1. Analyze Secondary Server Transactions
Checked INNODB_TRX for long-running transactions:

SELECT * FROM INFORMATION_SCHEMA.INNODB_TRX WHERE TIME > 120;

‍

2. Inspect Relay Log Size

Identified oversized relay logs using:

ls -lh /path/to/relaylogs/mysql-relay-bin.*

‍

The 1.6 GB log indicated excessive backlog.

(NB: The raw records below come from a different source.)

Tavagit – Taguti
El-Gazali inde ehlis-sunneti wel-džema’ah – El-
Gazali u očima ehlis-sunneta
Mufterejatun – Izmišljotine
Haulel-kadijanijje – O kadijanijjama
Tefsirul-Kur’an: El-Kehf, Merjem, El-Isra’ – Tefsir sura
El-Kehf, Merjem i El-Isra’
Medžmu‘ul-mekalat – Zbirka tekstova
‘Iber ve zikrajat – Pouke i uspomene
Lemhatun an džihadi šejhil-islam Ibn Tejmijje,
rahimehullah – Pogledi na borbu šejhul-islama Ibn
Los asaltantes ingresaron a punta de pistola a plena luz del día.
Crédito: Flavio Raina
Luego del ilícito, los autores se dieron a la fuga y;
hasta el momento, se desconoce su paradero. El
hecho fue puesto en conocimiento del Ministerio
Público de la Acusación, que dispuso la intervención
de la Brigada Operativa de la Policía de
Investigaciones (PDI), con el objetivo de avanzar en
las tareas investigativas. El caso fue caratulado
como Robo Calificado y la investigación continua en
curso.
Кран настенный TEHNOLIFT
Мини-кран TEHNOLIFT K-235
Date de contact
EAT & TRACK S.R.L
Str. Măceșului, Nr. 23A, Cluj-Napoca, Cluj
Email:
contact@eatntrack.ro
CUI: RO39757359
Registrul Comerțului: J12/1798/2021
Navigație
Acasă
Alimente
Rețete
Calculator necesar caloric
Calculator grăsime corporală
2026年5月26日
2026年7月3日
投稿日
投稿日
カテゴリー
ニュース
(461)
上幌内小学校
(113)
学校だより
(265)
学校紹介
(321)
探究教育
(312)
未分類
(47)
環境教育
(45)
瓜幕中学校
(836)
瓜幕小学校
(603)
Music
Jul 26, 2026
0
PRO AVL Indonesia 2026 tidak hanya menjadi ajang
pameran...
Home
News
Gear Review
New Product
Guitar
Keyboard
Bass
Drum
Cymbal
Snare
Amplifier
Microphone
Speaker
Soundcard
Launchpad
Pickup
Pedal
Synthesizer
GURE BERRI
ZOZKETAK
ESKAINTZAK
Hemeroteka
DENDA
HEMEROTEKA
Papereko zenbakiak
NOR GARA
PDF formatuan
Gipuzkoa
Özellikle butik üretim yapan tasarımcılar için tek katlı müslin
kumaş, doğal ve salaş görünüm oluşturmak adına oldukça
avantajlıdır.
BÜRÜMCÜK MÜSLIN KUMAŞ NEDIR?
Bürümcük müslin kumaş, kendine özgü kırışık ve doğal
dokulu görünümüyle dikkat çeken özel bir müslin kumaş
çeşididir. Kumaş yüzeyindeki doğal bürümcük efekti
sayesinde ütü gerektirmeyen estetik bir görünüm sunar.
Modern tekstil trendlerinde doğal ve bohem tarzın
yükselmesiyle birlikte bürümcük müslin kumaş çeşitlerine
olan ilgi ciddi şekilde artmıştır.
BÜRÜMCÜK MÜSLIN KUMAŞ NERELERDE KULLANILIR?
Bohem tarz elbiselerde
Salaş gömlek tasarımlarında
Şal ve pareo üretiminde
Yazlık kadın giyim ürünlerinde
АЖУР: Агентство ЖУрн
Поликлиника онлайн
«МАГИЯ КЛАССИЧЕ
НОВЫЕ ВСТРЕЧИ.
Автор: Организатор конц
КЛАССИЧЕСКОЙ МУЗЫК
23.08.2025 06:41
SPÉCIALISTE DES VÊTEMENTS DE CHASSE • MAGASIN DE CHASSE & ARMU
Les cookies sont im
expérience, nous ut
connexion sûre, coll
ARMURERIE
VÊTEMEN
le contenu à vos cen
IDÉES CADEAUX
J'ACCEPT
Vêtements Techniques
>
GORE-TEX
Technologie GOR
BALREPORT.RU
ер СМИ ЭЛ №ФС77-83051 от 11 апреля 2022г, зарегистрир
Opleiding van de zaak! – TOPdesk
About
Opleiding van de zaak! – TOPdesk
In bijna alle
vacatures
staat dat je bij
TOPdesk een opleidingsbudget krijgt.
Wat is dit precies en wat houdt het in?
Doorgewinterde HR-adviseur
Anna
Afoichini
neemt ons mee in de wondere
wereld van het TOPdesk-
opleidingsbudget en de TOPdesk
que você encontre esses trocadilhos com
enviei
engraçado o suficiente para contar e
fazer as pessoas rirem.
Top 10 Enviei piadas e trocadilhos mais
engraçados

3. Parse Binary Logs for Row Changes

Used mysqlbinlog to analyze transaction impact:

mysqlbinlog --base64-output=decode-rows -vv mysql-bin.003731 | awk '{...}' > analysis.txt

‍

Output showed most transactions affected 1–4 rows, ruling out massive bulk operations.

4. Evaluate Transaction Sizes

Sorted transactions by size to pinpoint outliers:

mysqlbinlog ... | grep "^BEGIN" | awk '{...}' | sort -nr | head -n 20

‍

Two transactions exceeded 700 MB each, totaling ~1.5 GB—matching the relay log size.

5. Visualize Large Transactions with my2sql

Leveraged my2sql to parse detailed transaction metadata:

./my2sql -user repuser -password ... -work-type stats -start-file mysql-bin.003731

‍

Results highlighted 8 transactions spanning 7 hours, each inserting 4 million rows across 100 tables.

Solutions

1. Split Large Transactions
Break multi-table writes into smaller batches (e.g., 10,000 rows per commit) to reduce lock contention and binary log generation. Example:

BEGIN;  
INSERT INTO db.t_sharding_01 (...) VALUES (...);  
-- Repeat for 10,000 rows  
COMMIT;

‍

2. Optimize Sharding Logic
Streamline data distribution to minimize inter-table dependencies. Implement parallel writes or batch processing where feasible.

3. Monitor and Alert
Set up alerts for:

Relay log size exceeding 500 MB.
Transactions running longer than 5 minutes.
Use tools like Prometheus + Grafana or Percona Monitoring and Management (PMM).

‍

Key Takeaways

Large transactions are a leading cause of replication lag.
Analyze binary logs with mysqlbinlog and my2sql to identify bottlenecks.
Prioritize transaction granularity and monitoring to maintain replication health.